Oh ja, zuerst hatte die Vogtin sich von genau der Seite präsentiert, die Shae erwartet hatte. Es war leicht gewesen, sie zu hassen, sich an dem schmerzlichen Zucken ihrer Pupillen zu erfreuen, an dem Heben und Senken ihrer Schultern, die sich kaum um Haaresbreite bewegten, und doch eine so laute, klare Sprache sprachen. Es war leicht gewesen, den eigenen Hass hinter seidigen Worten zu verbergen, noch leichter, die Worte in intimste Wahrheiten zu kleiden, die sie sonst niemals ausgesprochen hätte. Altbekannte Koseworte zu Waffen zu formen, Schwüre zu Dolchen, und sie alle mit einem milden Zungenschlag in das Herz der Vogtin zu rammen, tief hinein, ohne ein Haar an ihrer fleischlichen Hülle zu krümmen.

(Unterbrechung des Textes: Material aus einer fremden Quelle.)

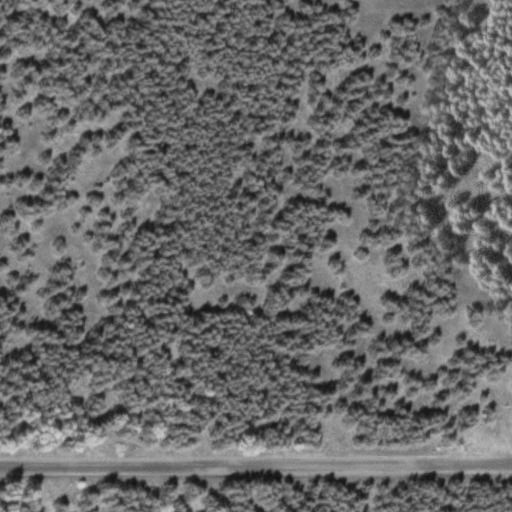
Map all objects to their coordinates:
road: (255, 469)
road: (263, 490)
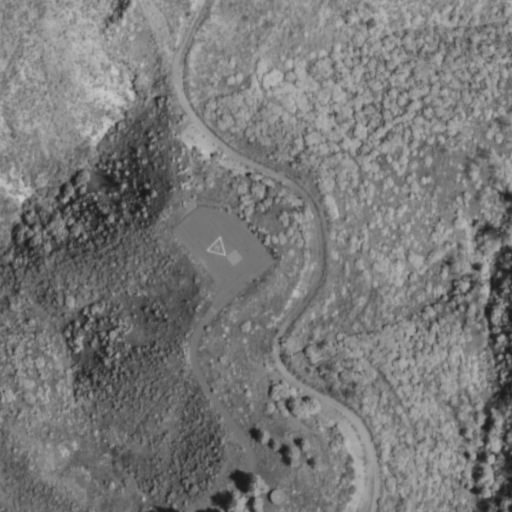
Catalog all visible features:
road: (317, 247)
helipad: (213, 253)
road: (367, 255)
road: (212, 406)
building: (269, 495)
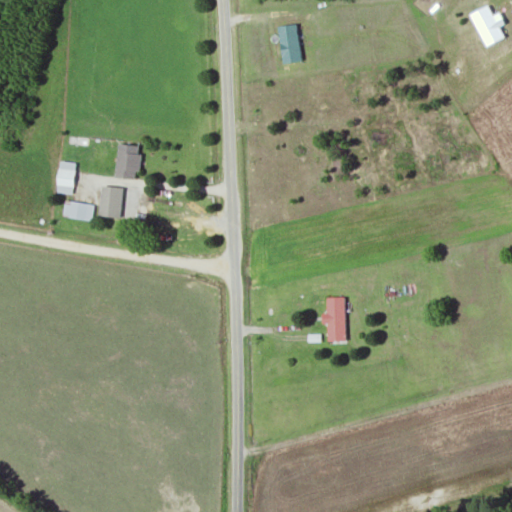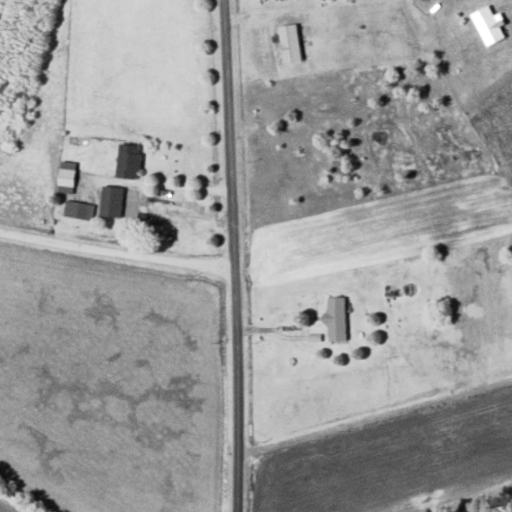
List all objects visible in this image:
building: (291, 42)
building: (129, 160)
building: (67, 176)
building: (112, 200)
building: (79, 209)
road: (233, 255)
building: (336, 318)
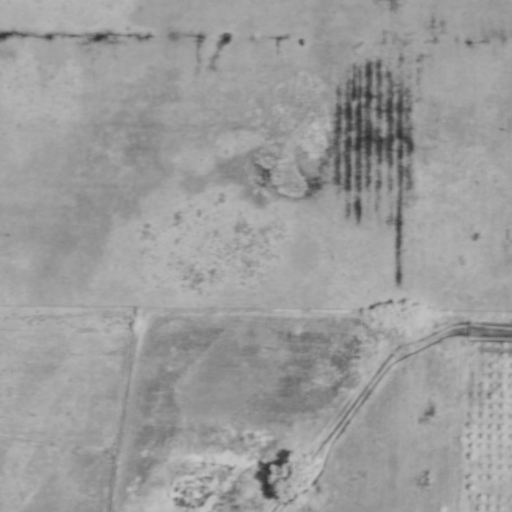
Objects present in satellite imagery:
crop: (256, 156)
crop: (255, 412)
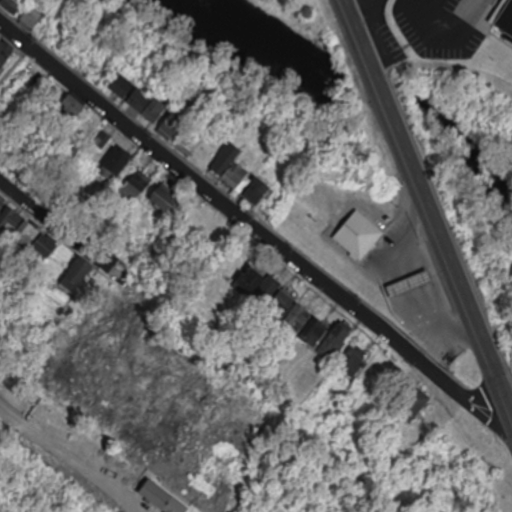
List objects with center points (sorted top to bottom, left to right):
building: (503, 15)
road: (16, 68)
road: (428, 213)
road: (54, 222)
road: (256, 230)
building: (353, 232)
gas station: (403, 283)
building: (403, 283)
road: (10, 413)
road: (81, 467)
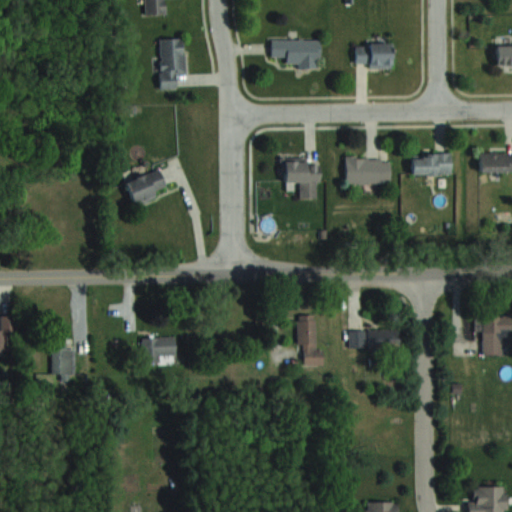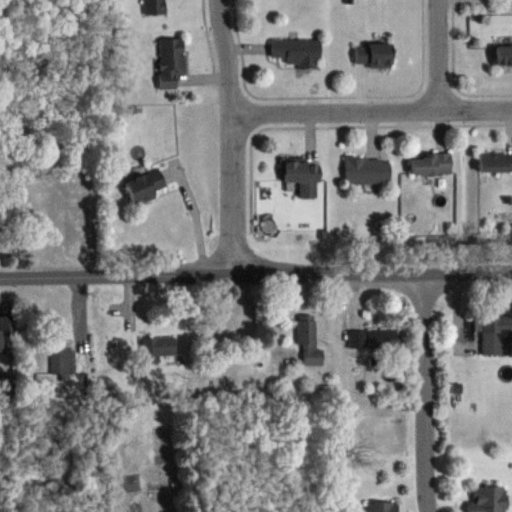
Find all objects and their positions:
building: (154, 6)
building: (503, 50)
building: (296, 51)
building: (372, 53)
road: (439, 54)
building: (169, 60)
road: (373, 109)
road: (234, 135)
building: (495, 160)
building: (429, 163)
building: (366, 169)
building: (302, 175)
building: (144, 185)
road: (255, 272)
building: (491, 333)
building: (373, 337)
building: (2, 338)
building: (307, 340)
building: (156, 347)
building: (61, 357)
road: (425, 391)
building: (487, 499)
building: (382, 506)
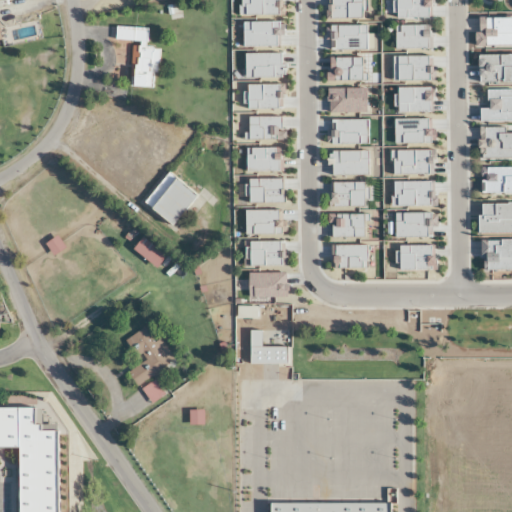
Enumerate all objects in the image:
road: (67, 102)
road: (455, 147)
building: (168, 199)
road: (306, 242)
building: (53, 245)
building: (147, 252)
building: (244, 312)
road: (18, 350)
building: (264, 352)
building: (146, 357)
road: (65, 386)
building: (151, 392)
building: (31, 459)
building: (32, 459)
building: (327, 507)
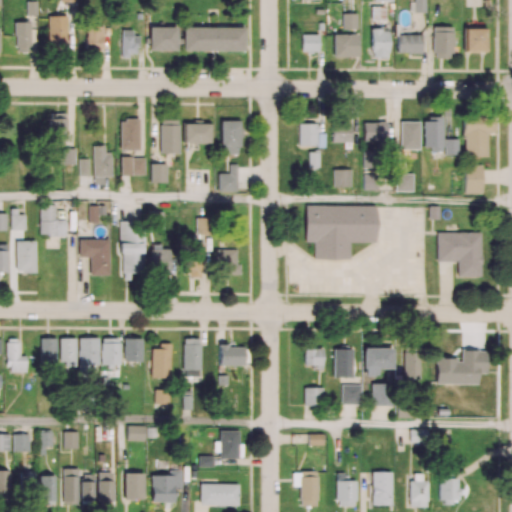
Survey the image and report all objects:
road: (255, 87)
road: (135, 198)
road: (391, 199)
road: (270, 255)
road: (255, 311)
road: (135, 419)
road: (391, 426)
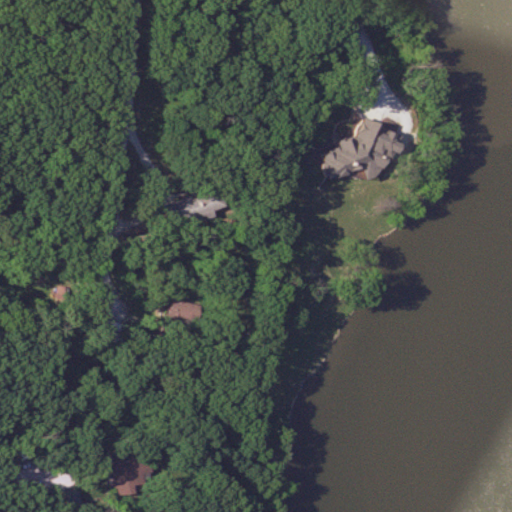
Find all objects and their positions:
road: (122, 152)
building: (184, 207)
park: (255, 255)
building: (174, 311)
building: (119, 485)
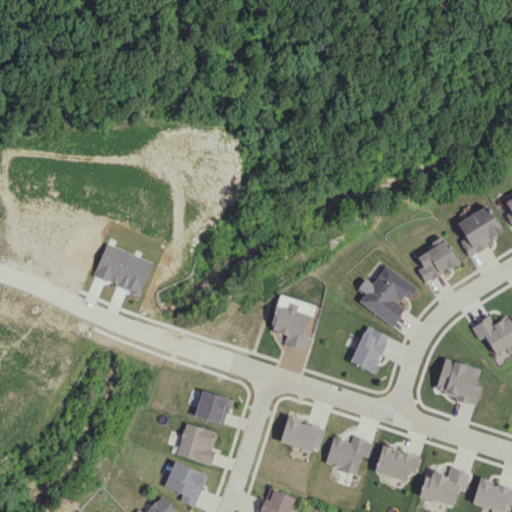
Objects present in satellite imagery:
building: (509, 210)
building: (478, 229)
building: (435, 259)
building: (385, 294)
road: (114, 323)
road: (433, 323)
building: (290, 326)
building: (495, 332)
building: (368, 348)
building: (457, 380)
road: (372, 405)
building: (211, 406)
building: (301, 433)
building: (195, 443)
road: (249, 443)
building: (346, 452)
building: (395, 462)
building: (185, 481)
building: (443, 485)
building: (492, 494)
building: (274, 501)
building: (160, 506)
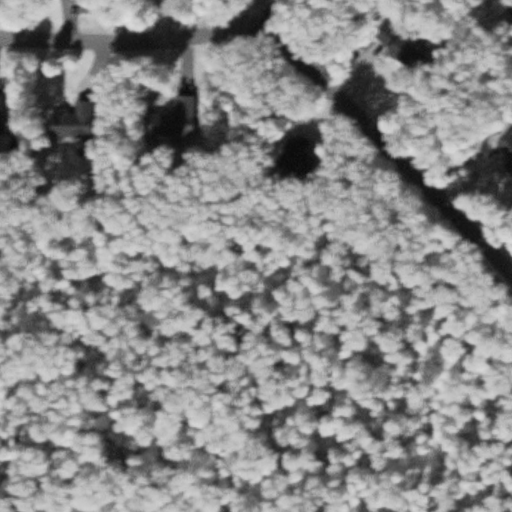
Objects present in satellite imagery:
road: (140, 44)
building: (419, 51)
building: (94, 92)
building: (183, 116)
road: (385, 137)
building: (509, 144)
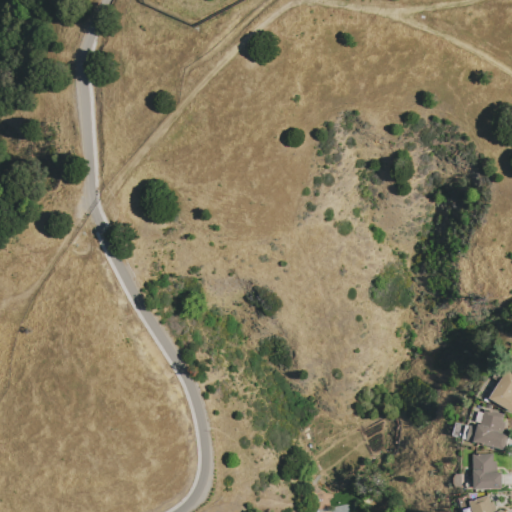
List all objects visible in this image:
road: (431, 7)
road: (98, 14)
road: (268, 17)
road: (84, 119)
park: (234, 229)
road: (173, 359)
building: (504, 390)
building: (504, 391)
building: (479, 418)
building: (459, 431)
building: (489, 431)
building: (492, 431)
building: (466, 432)
building: (472, 433)
building: (486, 472)
building: (485, 473)
building: (481, 505)
building: (483, 505)
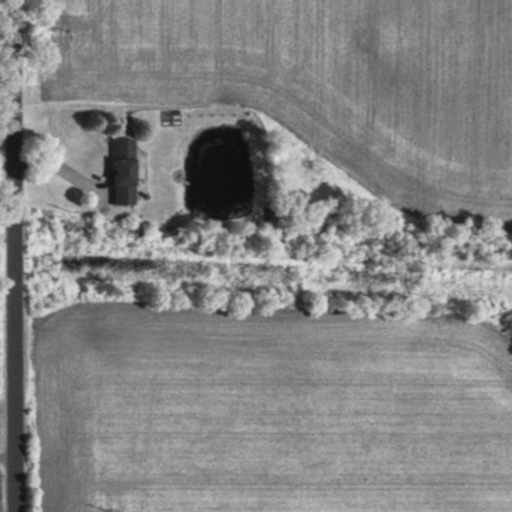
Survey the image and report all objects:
road: (7, 26)
building: (121, 171)
road: (17, 255)
road: (10, 456)
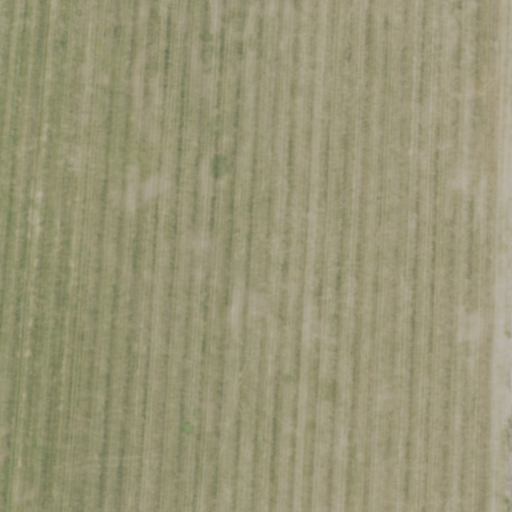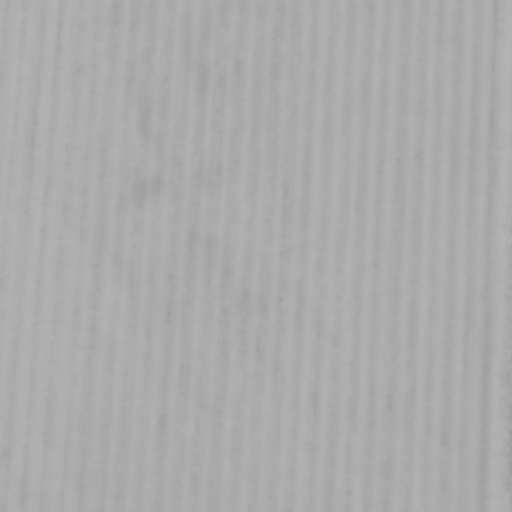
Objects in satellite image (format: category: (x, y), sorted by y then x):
crop: (256, 256)
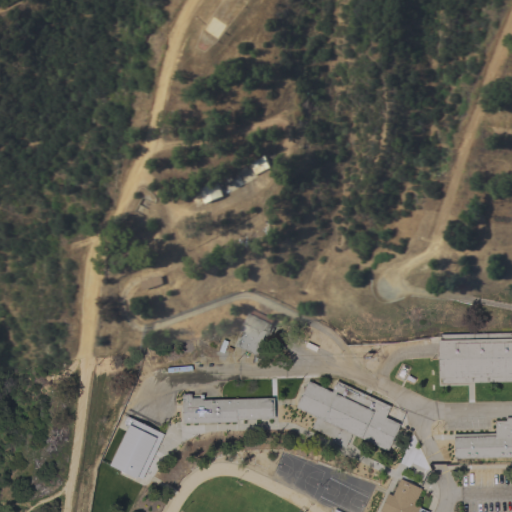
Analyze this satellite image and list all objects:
road: (462, 162)
building: (261, 164)
building: (227, 178)
building: (211, 192)
building: (212, 192)
road: (101, 249)
park: (318, 263)
building: (154, 282)
road: (450, 297)
road: (270, 303)
building: (253, 332)
building: (255, 333)
building: (474, 357)
building: (475, 357)
road: (338, 371)
building: (224, 409)
building: (224, 410)
building: (345, 415)
building: (347, 415)
building: (484, 441)
building: (485, 442)
building: (133, 449)
building: (135, 449)
road: (434, 458)
road: (477, 493)
building: (399, 498)
building: (402, 499)
building: (334, 511)
building: (335, 511)
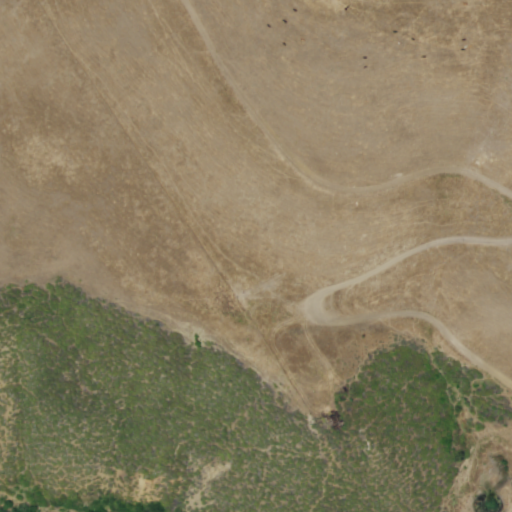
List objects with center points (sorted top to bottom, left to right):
road: (500, 208)
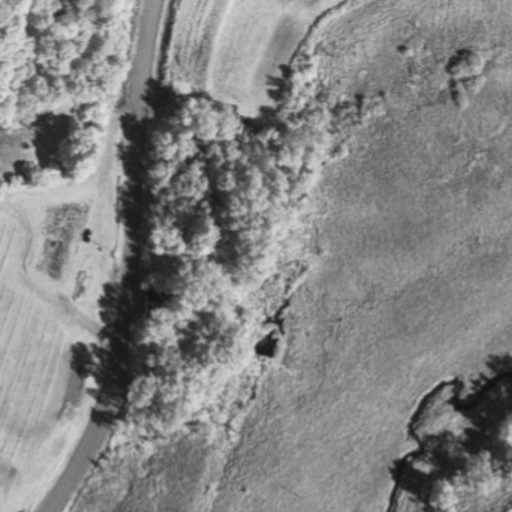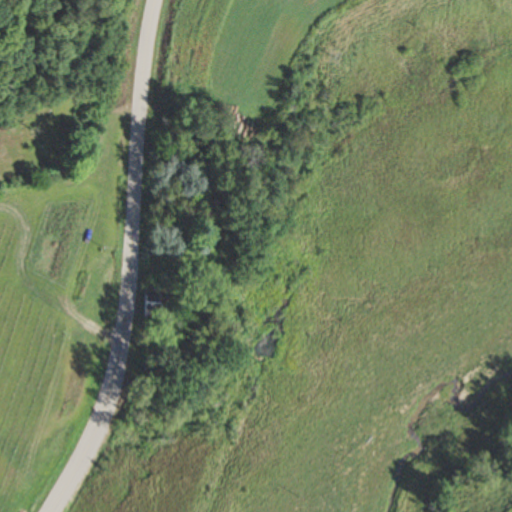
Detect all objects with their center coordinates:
park: (68, 127)
road: (126, 262)
road: (507, 508)
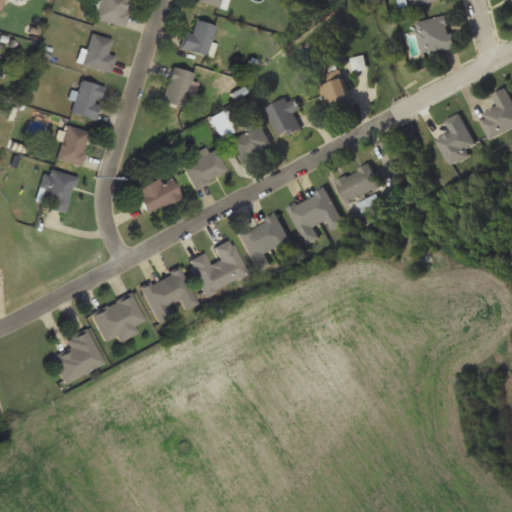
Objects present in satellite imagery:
building: (212, 2)
building: (213, 2)
building: (419, 2)
building: (420, 2)
building: (0, 3)
building: (1, 3)
building: (112, 10)
building: (112, 11)
road: (483, 30)
building: (435, 33)
building: (436, 34)
building: (197, 37)
building: (198, 37)
building: (98, 52)
building: (98, 53)
building: (177, 86)
building: (177, 86)
building: (334, 90)
building: (334, 90)
building: (87, 99)
building: (87, 99)
building: (499, 114)
building: (284, 115)
building: (499, 115)
building: (284, 116)
road: (123, 130)
building: (251, 143)
building: (251, 143)
building: (72, 145)
building: (72, 145)
building: (204, 168)
building: (205, 168)
building: (358, 182)
building: (358, 182)
building: (56, 188)
building: (56, 189)
road: (256, 189)
building: (156, 193)
building: (156, 193)
building: (314, 214)
building: (315, 214)
building: (266, 238)
building: (267, 239)
building: (217, 267)
building: (218, 267)
building: (167, 293)
building: (168, 294)
building: (118, 318)
building: (118, 319)
building: (78, 356)
building: (78, 356)
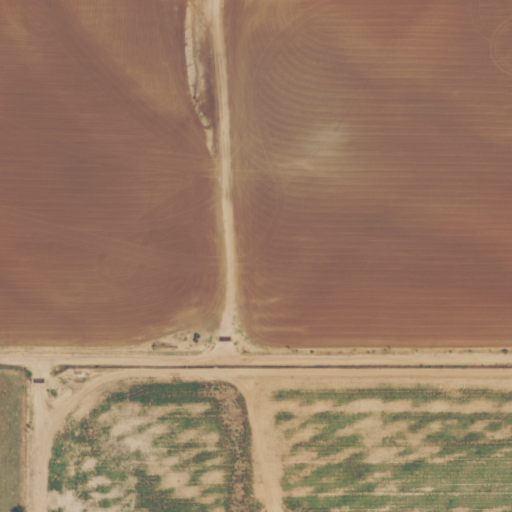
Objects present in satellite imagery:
road: (198, 167)
road: (255, 334)
road: (24, 426)
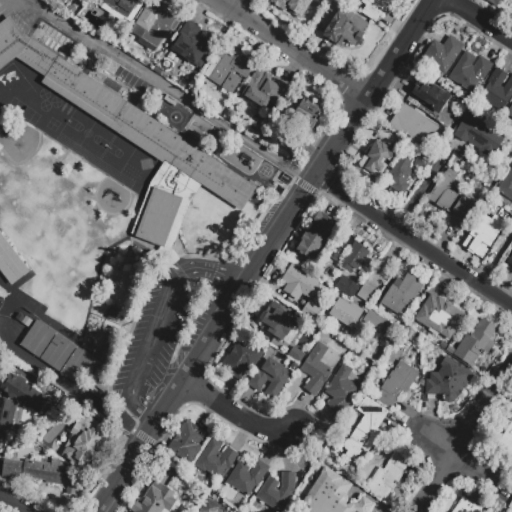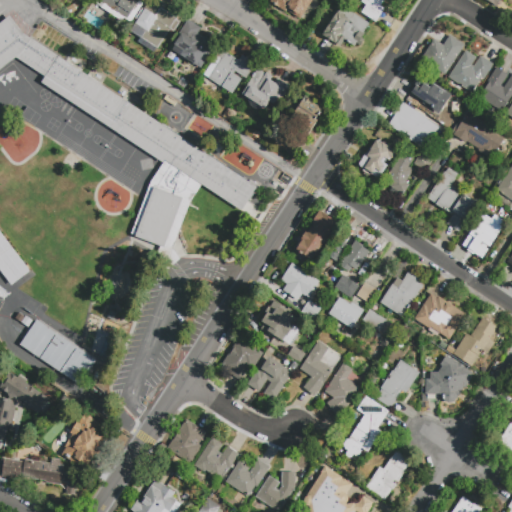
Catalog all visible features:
building: (494, 1)
road: (234, 3)
building: (495, 3)
building: (291, 6)
building: (293, 6)
building: (124, 9)
building: (372, 9)
building: (373, 9)
road: (480, 20)
building: (153, 24)
building: (156, 25)
building: (344, 27)
building: (345, 29)
building: (53, 41)
building: (192, 44)
building: (195, 47)
road: (294, 49)
building: (441, 53)
building: (443, 57)
building: (227, 70)
building: (469, 70)
building: (230, 71)
building: (470, 74)
road: (159, 82)
building: (497, 89)
building: (263, 90)
building: (262, 92)
building: (498, 92)
building: (429, 95)
building: (432, 97)
building: (169, 100)
building: (508, 111)
building: (510, 114)
building: (305, 115)
building: (413, 125)
building: (449, 125)
building: (304, 126)
building: (415, 128)
building: (478, 135)
building: (210, 137)
building: (480, 138)
building: (139, 145)
building: (138, 148)
building: (377, 157)
building: (376, 158)
building: (422, 161)
building: (425, 164)
building: (399, 172)
building: (400, 174)
building: (506, 184)
building: (507, 188)
road: (416, 192)
building: (450, 199)
building: (453, 202)
road: (290, 219)
building: (315, 234)
building: (482, 235)
building: (317, 238)
road: (414, 242)
building: (480, 243)
building: (337, 251)
building: (353, 256)
building: (355, 259)
building: (510, 260)
building: (10, 262)
building: (10, 262)
building: (510, 263)
building: (298, 283)
building: (299, 285)
building: (345, 286)
building: (348, 289)
building: (400, 294)
building: (367, 295)
building: (402, 297)
building: (344, 312)
building: (311, 313)
building: (347, 315)
building: (111, 316)
building: (439, 316)
building: (439, 316)
building: (279, 318)
building: (19, 319)
building: (373, 320)
road: (161, 322)
building: (25, 323)
building: (278, 323)
building: (377, 324)
building: (38, 339)
building: (475, 342)
building: (477, 345)
building: (105, 348)
building: (295, 350)
building: (449, 350)
building: (57, 352)
building: (58, 353)
building: (238, 360)
building: (242, 362)
building: (78, 366)
building: (315, 369)
building: (98, 372)
building: (317, 372)
road: (53, 377)
building: (269, 378)
building: (449, 380)
building: (271, 381)
building: (396, 382)
building: (446, 382)
building: (397, 386)
building: (340, 389)
building: (342, 392)
building: (19, 397)
building: (17, 400)
road: (241, 413)
building: (1, 423)
building: (364, 428)
building: (366, 430)
building: (506, 438)
building: (84, 439)
building: (186, 440)
building: (82, 441)
road: (465, 441)
building: (507, 441)
building: (188, 444)
building: (215, 458)
building: (216, 462)
building: (40, 471)
building: (40, 474)
road: (119, 474)
building: (387, 475)
building: (246, 476)
building: (248, 479)
building: (390, 479)
building: (276, 489)
building: (278, 493)
building: (332, 494)
building: (333, 495)
building: (154, 499)
building: (155, 500)
road: (12, 504)
building: (465, 506)
building: (208, 507)
building: (467, 507)
building: (508, 507)
building: (210, 508)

Leicht, so leicht, so einfach, bis sie ein Schwesterfeuer in deren Augen flackern sehen hatte.
Für einen Moment, wenn auch nicht für lange, da hatte sie einen Funken Mitleid für Axis empfunden.
‘Ist es nicht obszön, dass du ihm mit dem Zorn dieser Frau so viel schlimmere Dinge angetan hast, als sie dir jemals eingefallen wären?’ wisperte die Stimme mit schadenfrohem Geckern, und trieb Shae einen Schauder über den Rücken, der das Lächeln kurzzeitig ersterben ließ.
“Ich weiß nicht was du meinst,” leugnete sie, aber die Erkenntnis war bereits da. Und die Stimme in ihrem Kopf war schwer von ihrem Bewusstsein zu trennen, war vielleicht gar ihr Bewusstsein. ‘Natürlich weißt du was ich meine. Du hast Jahre der Rachlust hinter dir. Du bist ein Veteran der Harpien.’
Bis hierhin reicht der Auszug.